A Montreal company is attracting more and more attention with its positioning in energy efficiency management.

dcbel raises $70 million in a financing round involving Quebec investors.

Dcbel has designed a residential two-way energy station to charge an electric car and then redirect the electricity from the vehicle’s battery to the house as needed or even sell the energy back to a utility company.

The dcbel station allows homeowners to use energy sources like solar panels, stationary batteries and electric cars.

The financing round was led by Idealist Capital, a Montreal-based investment firm focused on energy transition and clean technologies, which is providing approximately 50% of the total amount.

Investissement Québec and other investors are also participating in the financing round which, according to our information, values ​​dcbel at more than 170 million Canadian dollars.

dcbel CEO and founder Marc-André Forget says the company is set to roll out the first-ever certified two-way residential electric car charger. The funding will be used to increase delivery capacity, he says, to accelerate the rollout of the product in “target territories,” starting with California, Texas and Florida, where energy prices are high. .

France, England and Canada will follow. “Our energy is relatively cheap in Quebec,” says Marc-André Forget. “You don’t necessarily have a problem with repeated blackouts like in California or Texas, where energy prices are ridiculous,” he says.

“In Quebec, we are lucky, we pay between 9 and 10 cents/kWh and there is no dynamic pricing. It’s all you can eat. It’s the Chinese electricity buffet and what’s more, we’re 100% renewable and 99% carbon-free. It’s extraordinary,” adds the electrical engineer by training.

“In California, however, during off-peak hours—so excluding dinner—citizens pay 16 cents/kWh. But between 5 p.m. and 8 p.m., the rate goes up to 61 cents/kWh. It is six times more than here. »

Unlike in Quebec, the 48-year-old entrepreneur points out that the energy market is not a state monopoly in Texas, for example.

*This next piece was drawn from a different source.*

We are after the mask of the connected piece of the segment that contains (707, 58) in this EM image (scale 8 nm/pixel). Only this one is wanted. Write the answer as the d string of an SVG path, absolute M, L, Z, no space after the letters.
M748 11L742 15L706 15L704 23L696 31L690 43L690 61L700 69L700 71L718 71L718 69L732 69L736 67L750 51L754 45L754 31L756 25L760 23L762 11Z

There, you can subscribe to an energy provider like you do to an internet provider, he says. “Rates are variable depending on the time and sometimes the temperature. This is where our residential energy station makes the difference. »

He explains that the dcbel station is smart and learns to recognize when its owner uses energy, when his car comes home and how the vehicle is used in order to find a way to power the house and s to ensure that the car will always have the right amount of energy, at the lowest possible price and in the most carbon-free way possible.

Marc-André Forget adds that the product even tells its user what performance he would get if he installed solar panels and a residential battery.

“If you live in a place where the cost of energy at dinner is very expensive while you accumulate surplus solar energy at noon, it becomes interesting to store the energy and use it at dinner instead to buy it from the power grid. »

While a dcbel unit sells for around US$5,000, Marc-Andre Forget says the competition is more expensive, less powerful, and doesn’t offer a “smart” product, and that dcbel is set to launch a more affordable product in a few month.

The system becomes particularly interesting at a time when power outages are likely to increase due to extreme events caused by climate change, underlines Pierre Larochelle, co-partner and director of Idéaliste Capital.

“Dcbel has signed agreements with Volvo and Nissan in particular, and could become a world leader, considering the advance and the unique solution (hardware / software) developed”, adds the one who is also chairman of the board of Lion Electric.

“There will eventually be hundreds of millions of vehicles on the road with batteries of quite significant energy capacity. The key will be to find a way to use it to help manage peak hour energy demand,” says Pierre Larochelle.

The sale of energy by private companies and individuals to utility companies is expected to grow over the next few years, and the manufacturer of 100% electric buses and trucks Lion, of Saint-Jérôme, could benefit. For this, it is obviously necessary that the public service companies, like Hydro-Québec, show an interest in buying electricity from individuals, relates Pierre Larochelle, chairman of the board of directors of Lion. On the other hand, he gives the example of a fleet of about a hundred school buses parked for the summer months. “If you have 600 buses with a 300 kWh battery, that’s 30 MWh, which is quite significant. Having an agreement to resell electricity to a utility company at specific times can pay off,” he says. “It takes a regulatory framework, but California is moving fast,” he adds. The situation interests Lion because it can become an attractive source of income for the owner of a bus fleet, which could indirectly stimulate more interest in buying electric buses by realizing that it could generate new sources of income. with purchased electric buses.